After returning from the war, he entered his alma mater and taught at the Faculty of Romano-Germanic Philology for sixty years. He was a senior lecturer from 1945-1949, head of the chair of Foreign Languages (1948-1957) and of Romano-Germanic philology (1957-1970), and professor of the chair of General Linguistics (1970 onwards). From 1948-1957 he also taught at the Institute of Russian and Foreign Languages (today renamed Yerevan State Linguistic University) “Valery Briusov.” He taught Classical and Modern Armenian, Latin, history of linguistics, comparative grammar, general linguistics, and other subjects.


He defended his first doctorate in 1947 and his second doctorate in 1955. In 1958 he received the title of professor. Shortly after earning his first doctorate, he entered the Institute of Linguistics “Hrachia Ajarian” of the Academy of Sciences. He was a senior researcher from 1949-1950 and 1959-1962, and in 1962 he became director of the institute until his death. He was elected a corresponding member of the Academy of Sciences in 1968 and full member in 1974. He received the title of emeritus worker in 1965.

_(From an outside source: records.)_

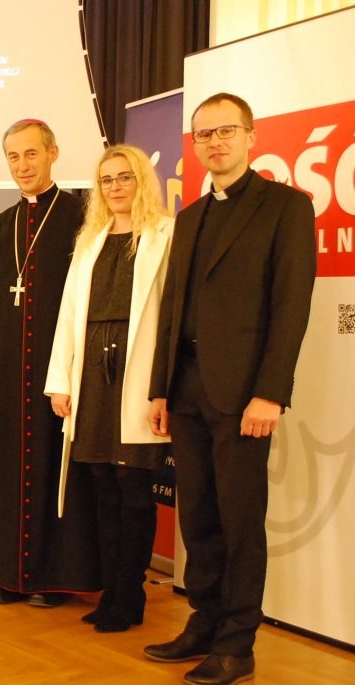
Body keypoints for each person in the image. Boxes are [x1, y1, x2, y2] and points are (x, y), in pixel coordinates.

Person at [144, 93, 316, 685]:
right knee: (198, 514)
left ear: (250, 136)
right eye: (203, 135)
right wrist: (159, 388)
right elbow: (173, 309)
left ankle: (238, 645)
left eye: (225, 131)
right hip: (187, 388)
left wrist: (271, 392)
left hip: (244, 392)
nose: (214, 143)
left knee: (241, 519)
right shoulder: (190, 215)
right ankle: (206, 621)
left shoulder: (286, 207)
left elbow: (291, 306)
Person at [0, 119, 99, 607]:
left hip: (60, 367)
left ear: (53, 153)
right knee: (6, 468)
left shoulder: (83, 215)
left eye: (31, 154)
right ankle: (9, 572)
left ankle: (53, 576)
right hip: (7, 370)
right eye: (13, 157)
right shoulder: (1, 225)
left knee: (56, 470)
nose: (22, 166)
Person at [44, 145, 174, 631]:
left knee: (133, 487)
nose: (116, 186)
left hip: (138, 369)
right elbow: (68, 315)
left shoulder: (166, 235)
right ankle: (111, 589)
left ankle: (130, 592)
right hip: (91, 371)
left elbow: (170, 320)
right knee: (100, 482)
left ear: (142, 180)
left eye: (125, 177)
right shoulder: (90, 239)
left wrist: (164, 385)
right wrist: (60, 380)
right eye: (106, 180)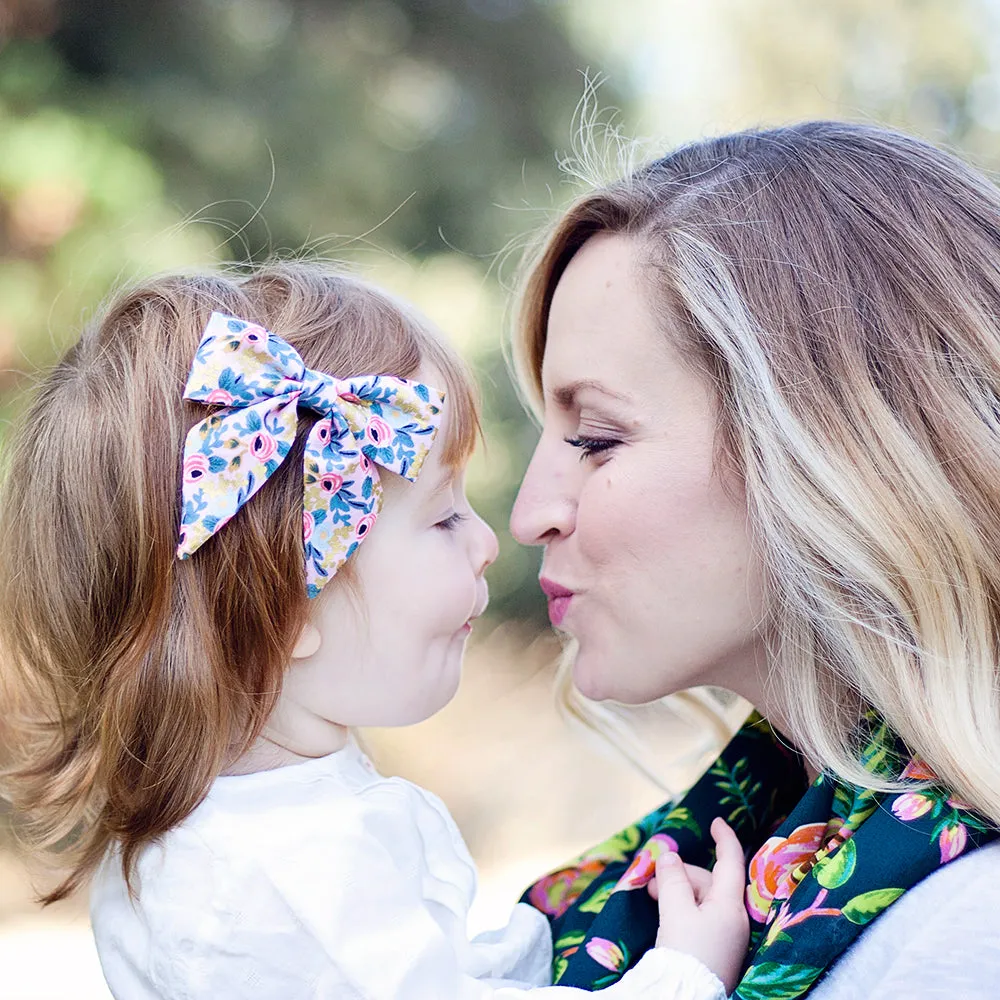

Jahukian was the author of more than twenty books and close to a hundred scholarly articles. He became the most well-known authority in Armenian linguistics, particularly in the field of comparative grammar and history of the Armenian language, from the late 1950s onwards. He authored many articles and a series of remarkable monographs, such as The System of Declension in Old Armenian and Its Origin (in Armenian, 1959), Essays on the History of the Pre-Literal Period of the Armenian Language (in Russian, 1967), Comparative Grammar of the Armenian Language (in Russian, 1982), and his most important work, History of the Armenian Language: Pre-Literal Period (in Armenian, 1987), for which he earned the State Prize of Armenia in 1988. He researched the relations of the Armenian language with many old and early Indo-European and non-Indo-European language, and made important contributions to the etymology of many Armenian words. His Armenian Etymological Dictionary, posthumously published in 2010, became a continuation and an update of the classical multi-volume work of Ajarian.


He also dealt with issues of Armenian dialects and Modern Armenian, and of general linguistics. Some of his most important works are History of Linguistics (1960-1962), History of Linguistics (1960-1962), Introduction to Armenian Dialectology (1972), Principles of the Theory of Contemporary Armenian (1974), among others. His works in general linguistics led him to formulate the idea of an universal theory of language, first published in Russian (1999) and then in English (Universal Theory of Language, 2003). 


Jahukian passed away on July 6, 2005, in Yerevan.